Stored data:
━━━━━━━━━━━━━━━━━━━━━━━━━━━━━━
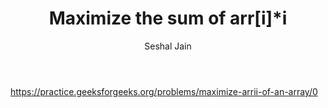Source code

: #+TITLE: Maximize the sum of arr[i]*i
#+AUTHOR: Seshal Jain
#+TAGS[]: greedy
https://practice.geeksforgeeks.org/problems/maximize-arrii-of-an-array/0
━━━━━━━━━━━━━━━━━━━━━━━━━━━━━━
EXERCISE INSTRUCTIONS: Start to finish, write out the data above exactly, omitting all pictures.

SOLUTION:
Source code

: #+TITLE: Maximize the sum of arr[i]*i
#+AUTHOR: Seshal Jain
#+TAGS[]: greedy
https://practice.geeksforgeeks.org/problems/maximize-arrii-of-an-array/0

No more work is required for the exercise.